● Aim of the task:
Restate the full set of records exactly, word for word.

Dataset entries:
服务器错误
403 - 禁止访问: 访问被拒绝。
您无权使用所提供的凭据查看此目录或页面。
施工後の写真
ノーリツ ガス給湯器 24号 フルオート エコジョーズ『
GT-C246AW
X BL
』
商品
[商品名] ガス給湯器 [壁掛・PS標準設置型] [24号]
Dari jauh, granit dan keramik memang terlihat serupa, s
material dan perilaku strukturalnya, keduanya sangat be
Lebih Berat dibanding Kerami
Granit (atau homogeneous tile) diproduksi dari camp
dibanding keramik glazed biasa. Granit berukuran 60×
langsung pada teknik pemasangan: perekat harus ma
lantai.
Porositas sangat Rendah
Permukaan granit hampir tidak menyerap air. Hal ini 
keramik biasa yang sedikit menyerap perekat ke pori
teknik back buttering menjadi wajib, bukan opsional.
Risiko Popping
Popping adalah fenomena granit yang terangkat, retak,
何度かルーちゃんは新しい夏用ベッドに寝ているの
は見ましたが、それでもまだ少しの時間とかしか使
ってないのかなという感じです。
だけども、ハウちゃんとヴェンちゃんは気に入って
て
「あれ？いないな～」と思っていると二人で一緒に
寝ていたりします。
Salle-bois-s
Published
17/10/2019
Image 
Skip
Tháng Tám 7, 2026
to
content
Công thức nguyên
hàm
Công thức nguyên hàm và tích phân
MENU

● Response box:
服务器错误
403 - 禁止访问: 访问被拒绝。
您无权使用所提供的凭据查看此目录或页面。
施工後の写真
ノーリツ ガス給湯器 24号 フルオート エコジョーズ『
GT-C246AW
X BL
』
商品
[商品名] ガス給湯器 [壁掛・PS標準設置型] [24号]
Dari jauh, granit dan keramik memang terlihat serupa, s
material dan perilaku strukturalnya, keduanya sangat be
Lebih Berat dibanding Kerami
Granit (atau homogeneous tile) diproduksi dari camp
dibanding keramik glazed biasa. Granit berukuran 60×
langsung pada teknik pemasangan: perekat harus ma
lantai.
Porositas sangat Rendah
Permukaan granit hampir tidak menyerap air. Hal ini 
keramik biasa yang sedikit menyerap perekat ke pori
teknik back buttering menjadi wajib, bukan opsional.
Risiko Popping
Popping adalah fenomena granit yang terangkat, retak,
何度かルーちゃんは新しい夏用ベッドに寝ているの
は見ましたが、それでもまだ少しの時間とかしか使
ってないのかなという感じです。
だけども、ハウちゃんとヴェンちゃんは気に入って
て
「あれ？いないな～」と思っていると二人で一緒に
寝ていたりします。
Salle-bois-s
Published
17/10/2019
Image 
Skip
Tháng Tám 7, 2026
to
content
Công thức nguyên
hàm
Công thức nguyên hàm và tích phân
MENU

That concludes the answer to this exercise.